[Stored entries]
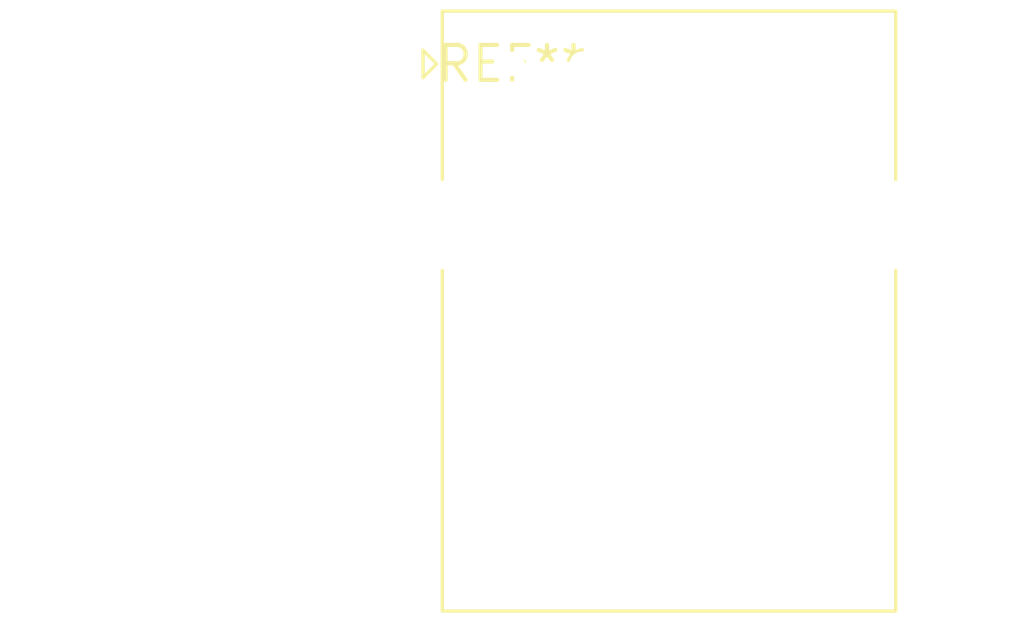
<source format=kicad_pcb>
(kicad_pcb (version 20240108) (generator pcbnew)

  (general
    (thickness 1.6)
  )

  (paper "A4")
  (layers
    (0 "F.Cu" signal)
    (31 "B.Cu" signal)
    (32 "B.Adhes" user "B.Adhesive")
    (33 "F.Adhes" user "F.Adhesive")
    (34 "B.Paste" user)
    (35 "F.Paste" user)
    (36 "B.SilkS" user "B.Silkscreen")
    (37 "F.SilkS" user "F.Silkscreen")
    (38 "B.Mask" user)
    (39 "F.Mask" user)
    (40 "Dwgs.User" user "User.Drawings")
    (41 "Cmts.User" user "User.Comments")
    (42 "Eco1.User" user "User.Eco1")
    (43 "Eco2.User" user "User.Eco2")
    (44 "Edge.Cuts" user)
    (45 "Margin" user)
    (46 "B.CrtYd" user "B.Courtyard")
    (47 "F.CrtYd" user "F.Courtyard")
    (48 "B.Fab" user)
    (49 "F.Fab" user)
    (50 "User.1" user)
    (51 "User.2" user)
    (52 "User.3" user)
    (53 "User.4" user)
    (54 "User.5" user)
    (55 "User.6" user)
    (56 "User.7" user)
    (57 "User.8" user)
    (58 "User.9" user)
  )

  (setup
    (pad_to_mask_clearance 0)
    (pcbplotparams
      (layerselection 0x00010fc_ffffffff)
      (plot_on_all_layers_selection 0x0000000_00000000)
      (disableapertmacros false)
      (usegerberextensions false)
      (usegerberattributes false)
      (usegerberadvancedattributes false)
      (creategerberjobfile false)
      (dashed_line_dash_ratio 12.000000)
      (dashed_line_gap_ratio 3.000000)
      (svgprecision 4)
      (plotframeref false)
      (viasonmask false)
      (mode 1)
      (useauxorigin false)
      (hpglpennumber 1)
      (hpglpenspeed 20)
      (hpglpendiameter 15.000000)
      (dxfpolygonmode false)
      (dxfimperialunits false)
      (dxfusepcbnewfont false)
      (psnegative false)
      (psa4output false)
      (plotreference false)
      (plotvalue false)
      (plotinvisibletext false)
      (sketchpadsonfab false)
      (subtractmaskfromsilk false)
      (outputformat 1)
      (mirror false)
      (drillshape 1)
      (scaleselection 1)
      (outputdirectory "")
    )
  )

  (net 0 "")

  (footprint "RJ45_Abracon_ARJP11A-MA_Horizontal" (layer "F.Cu") (at 0 0))

)

</source>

(Task to complete)
Scan the entries above for the string "Adhesive" and copy each line that contains it.

(Result of the exercise)
    (32 "B.Adhes" user "B.Adhesive")
    (33 "F.Adhes" user "F.Adhesive")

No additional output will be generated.